--- Excerpt ---

= Norman H. Finkelstein =

American author and educator (1941–2024)

Norman H. Finkelstein (1941–2024) was an American author and educator whose books Heeding the Call and Forged in Freedom won National Jewish Book Awards in the Children's Literature category. His 2024 book Saying No To Hate: Overcoming Antisemitism in America was said by Kathleen Gianni of the Pittsburgh Jewish Chronicle to "open a necessary dialogue about antisemitism in the US by providing context as well as solutions."

==Early life and education==

Finkelstein earned a master's degree from Boston University.

==Career==
Finkelstein taught Jewish history at Hebrew College.
Finkelstein's book Remember Not to Forget: A Memory of the Holocaust expressed his admiration for the creation of the Jewish state as a haven from persecution.

Finkelstein's 1999 book The Way Things Never Were aimed to debunk the popular notion that the 1950s and 60s were a golden time. To that end, Finkelstein cited the polio epidemic, strip-mining, pollution, segregation, cold war school drills, ubiquitous smoking and bad food.  The New York Times chided Finkelstein's failure to appreciate the "fabled" Route 66 and disputed his assertion that nostalgia had labeled the 1950s a healthier era.

--- Excerpted data ---

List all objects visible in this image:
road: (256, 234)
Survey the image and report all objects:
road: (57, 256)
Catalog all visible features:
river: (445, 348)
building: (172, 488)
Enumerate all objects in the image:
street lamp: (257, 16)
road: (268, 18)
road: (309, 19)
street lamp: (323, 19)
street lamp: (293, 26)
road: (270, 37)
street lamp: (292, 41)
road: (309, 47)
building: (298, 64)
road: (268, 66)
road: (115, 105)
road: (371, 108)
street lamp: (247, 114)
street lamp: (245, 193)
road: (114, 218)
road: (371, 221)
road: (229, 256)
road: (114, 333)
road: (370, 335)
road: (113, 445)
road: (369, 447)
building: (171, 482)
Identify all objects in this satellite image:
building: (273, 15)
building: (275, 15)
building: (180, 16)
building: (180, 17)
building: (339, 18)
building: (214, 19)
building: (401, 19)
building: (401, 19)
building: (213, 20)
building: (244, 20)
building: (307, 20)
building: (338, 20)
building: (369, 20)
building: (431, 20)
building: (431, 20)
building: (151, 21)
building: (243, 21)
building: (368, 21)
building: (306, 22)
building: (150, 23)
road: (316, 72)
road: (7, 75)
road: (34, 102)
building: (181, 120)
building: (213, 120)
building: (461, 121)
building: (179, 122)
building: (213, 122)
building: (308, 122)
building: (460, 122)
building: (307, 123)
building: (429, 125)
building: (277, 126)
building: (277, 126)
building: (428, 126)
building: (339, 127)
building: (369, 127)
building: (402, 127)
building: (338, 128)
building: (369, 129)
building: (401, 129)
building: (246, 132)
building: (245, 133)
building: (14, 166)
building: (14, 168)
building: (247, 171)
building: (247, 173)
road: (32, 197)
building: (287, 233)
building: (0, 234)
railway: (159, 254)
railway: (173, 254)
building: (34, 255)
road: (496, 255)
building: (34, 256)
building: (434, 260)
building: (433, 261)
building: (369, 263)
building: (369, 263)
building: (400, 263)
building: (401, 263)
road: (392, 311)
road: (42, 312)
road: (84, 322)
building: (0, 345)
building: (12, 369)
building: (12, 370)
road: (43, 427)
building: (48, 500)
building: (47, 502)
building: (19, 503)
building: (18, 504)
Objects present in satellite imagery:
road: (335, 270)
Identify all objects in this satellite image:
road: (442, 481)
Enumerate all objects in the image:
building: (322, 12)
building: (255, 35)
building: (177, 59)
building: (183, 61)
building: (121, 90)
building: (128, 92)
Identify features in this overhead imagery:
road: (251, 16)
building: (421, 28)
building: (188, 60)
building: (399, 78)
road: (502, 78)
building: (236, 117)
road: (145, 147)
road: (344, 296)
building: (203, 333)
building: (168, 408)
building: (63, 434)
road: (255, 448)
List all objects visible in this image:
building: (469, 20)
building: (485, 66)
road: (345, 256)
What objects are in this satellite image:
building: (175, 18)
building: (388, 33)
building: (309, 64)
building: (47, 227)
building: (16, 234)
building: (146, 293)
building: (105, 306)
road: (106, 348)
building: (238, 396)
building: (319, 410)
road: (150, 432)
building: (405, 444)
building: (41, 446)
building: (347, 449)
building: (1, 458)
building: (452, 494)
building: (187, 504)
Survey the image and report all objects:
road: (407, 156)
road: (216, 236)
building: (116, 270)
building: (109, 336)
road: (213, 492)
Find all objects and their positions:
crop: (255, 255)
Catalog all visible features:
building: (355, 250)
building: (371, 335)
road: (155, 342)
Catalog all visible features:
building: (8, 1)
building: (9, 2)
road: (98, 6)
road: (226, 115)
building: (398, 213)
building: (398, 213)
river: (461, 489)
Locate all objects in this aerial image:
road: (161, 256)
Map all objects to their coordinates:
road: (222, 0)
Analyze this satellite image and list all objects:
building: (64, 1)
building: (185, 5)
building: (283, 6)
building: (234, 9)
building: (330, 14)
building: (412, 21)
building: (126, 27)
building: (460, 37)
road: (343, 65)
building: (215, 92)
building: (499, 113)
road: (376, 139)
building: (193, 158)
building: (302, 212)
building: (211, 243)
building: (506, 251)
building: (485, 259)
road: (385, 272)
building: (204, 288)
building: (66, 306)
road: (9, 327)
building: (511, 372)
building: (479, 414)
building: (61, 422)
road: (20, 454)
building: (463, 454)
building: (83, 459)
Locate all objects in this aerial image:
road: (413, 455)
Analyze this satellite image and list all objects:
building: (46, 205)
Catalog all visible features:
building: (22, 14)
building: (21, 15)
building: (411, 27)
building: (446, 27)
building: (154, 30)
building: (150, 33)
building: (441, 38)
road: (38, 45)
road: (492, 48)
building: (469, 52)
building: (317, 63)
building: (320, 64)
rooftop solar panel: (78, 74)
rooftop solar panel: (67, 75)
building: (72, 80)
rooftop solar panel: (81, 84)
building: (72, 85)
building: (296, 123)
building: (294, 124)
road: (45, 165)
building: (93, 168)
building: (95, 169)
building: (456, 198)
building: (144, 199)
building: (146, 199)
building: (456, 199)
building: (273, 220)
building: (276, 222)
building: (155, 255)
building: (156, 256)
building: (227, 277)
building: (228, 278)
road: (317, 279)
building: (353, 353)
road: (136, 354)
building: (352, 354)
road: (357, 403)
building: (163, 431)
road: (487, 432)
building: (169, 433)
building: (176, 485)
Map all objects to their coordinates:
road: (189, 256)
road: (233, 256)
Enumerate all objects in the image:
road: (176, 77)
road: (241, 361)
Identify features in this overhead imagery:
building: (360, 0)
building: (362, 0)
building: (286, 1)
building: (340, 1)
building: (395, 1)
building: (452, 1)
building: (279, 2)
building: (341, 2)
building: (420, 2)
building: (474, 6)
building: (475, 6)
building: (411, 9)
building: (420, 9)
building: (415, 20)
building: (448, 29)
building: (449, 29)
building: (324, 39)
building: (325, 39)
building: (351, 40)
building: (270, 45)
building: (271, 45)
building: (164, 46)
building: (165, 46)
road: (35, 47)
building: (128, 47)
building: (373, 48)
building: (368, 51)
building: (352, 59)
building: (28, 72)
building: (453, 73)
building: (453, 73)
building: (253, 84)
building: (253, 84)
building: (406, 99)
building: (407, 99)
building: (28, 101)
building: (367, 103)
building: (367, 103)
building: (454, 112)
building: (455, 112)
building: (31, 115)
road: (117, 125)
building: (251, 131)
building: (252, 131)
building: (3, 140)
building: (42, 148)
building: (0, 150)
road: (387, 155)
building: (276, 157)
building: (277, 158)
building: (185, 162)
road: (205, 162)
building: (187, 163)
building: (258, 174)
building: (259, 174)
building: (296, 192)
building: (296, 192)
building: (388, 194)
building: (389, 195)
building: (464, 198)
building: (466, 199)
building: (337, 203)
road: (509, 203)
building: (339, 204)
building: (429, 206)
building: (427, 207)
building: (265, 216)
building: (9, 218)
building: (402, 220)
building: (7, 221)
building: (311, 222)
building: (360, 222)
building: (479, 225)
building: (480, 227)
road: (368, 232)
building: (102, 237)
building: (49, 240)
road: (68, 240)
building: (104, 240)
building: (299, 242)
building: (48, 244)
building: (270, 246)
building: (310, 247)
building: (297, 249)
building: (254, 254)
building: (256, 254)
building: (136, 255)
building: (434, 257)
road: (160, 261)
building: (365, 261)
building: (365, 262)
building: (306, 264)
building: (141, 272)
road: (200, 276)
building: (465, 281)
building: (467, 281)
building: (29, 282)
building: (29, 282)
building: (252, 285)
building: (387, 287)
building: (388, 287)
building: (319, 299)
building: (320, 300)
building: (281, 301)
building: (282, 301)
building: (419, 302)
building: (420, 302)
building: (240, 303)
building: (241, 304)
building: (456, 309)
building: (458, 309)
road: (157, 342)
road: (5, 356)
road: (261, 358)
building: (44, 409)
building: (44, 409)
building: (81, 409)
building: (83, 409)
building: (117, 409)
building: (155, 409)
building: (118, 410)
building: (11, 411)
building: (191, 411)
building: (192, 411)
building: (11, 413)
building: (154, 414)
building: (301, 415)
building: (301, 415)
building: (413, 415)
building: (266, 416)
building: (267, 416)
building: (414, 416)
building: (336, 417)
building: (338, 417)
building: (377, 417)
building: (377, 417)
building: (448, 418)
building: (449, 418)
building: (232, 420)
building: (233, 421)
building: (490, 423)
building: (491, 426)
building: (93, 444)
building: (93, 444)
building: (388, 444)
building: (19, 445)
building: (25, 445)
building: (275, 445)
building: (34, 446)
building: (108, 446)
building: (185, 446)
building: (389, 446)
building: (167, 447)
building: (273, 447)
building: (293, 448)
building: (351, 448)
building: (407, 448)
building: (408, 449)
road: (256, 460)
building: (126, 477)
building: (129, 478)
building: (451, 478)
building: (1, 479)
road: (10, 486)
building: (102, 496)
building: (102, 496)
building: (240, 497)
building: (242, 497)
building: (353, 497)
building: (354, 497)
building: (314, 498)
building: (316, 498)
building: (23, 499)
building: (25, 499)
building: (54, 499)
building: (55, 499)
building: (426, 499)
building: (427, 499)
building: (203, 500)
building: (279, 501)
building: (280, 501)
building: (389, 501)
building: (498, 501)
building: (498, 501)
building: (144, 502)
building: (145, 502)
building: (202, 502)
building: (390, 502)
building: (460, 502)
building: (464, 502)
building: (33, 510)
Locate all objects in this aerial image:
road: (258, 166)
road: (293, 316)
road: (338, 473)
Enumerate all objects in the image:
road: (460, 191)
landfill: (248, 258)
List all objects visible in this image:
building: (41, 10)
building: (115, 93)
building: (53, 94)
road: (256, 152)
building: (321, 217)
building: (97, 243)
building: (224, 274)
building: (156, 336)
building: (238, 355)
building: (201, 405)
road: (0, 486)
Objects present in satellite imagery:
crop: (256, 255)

---

▶ Work to complete
1: Please list every book title by Finkelstein that the Norman H. Finkelstein article mentions.
2: Print the passage of the Norman H. Finkelstein article between "Finkelstein earned a" and "haven from persecution.", inclusive.

▶ In response
1:
- Heeding the Call
- Forged in Freedom
- Saying No To Hate: Overcoming Antisemitism in America
- Remember Not to Forget: A Memory of the Holocaust
- The Way Things Never Were

2:
Finkelstein earned a master's degree from Boston University.

==Career==
Finkelstein taught Jewish history at Hebrew College.
Finkelstein's book Remember Not to Forget: A Memory of the Holocaust expressed his admiration for the creation of the Jewish state as a haven from persecution.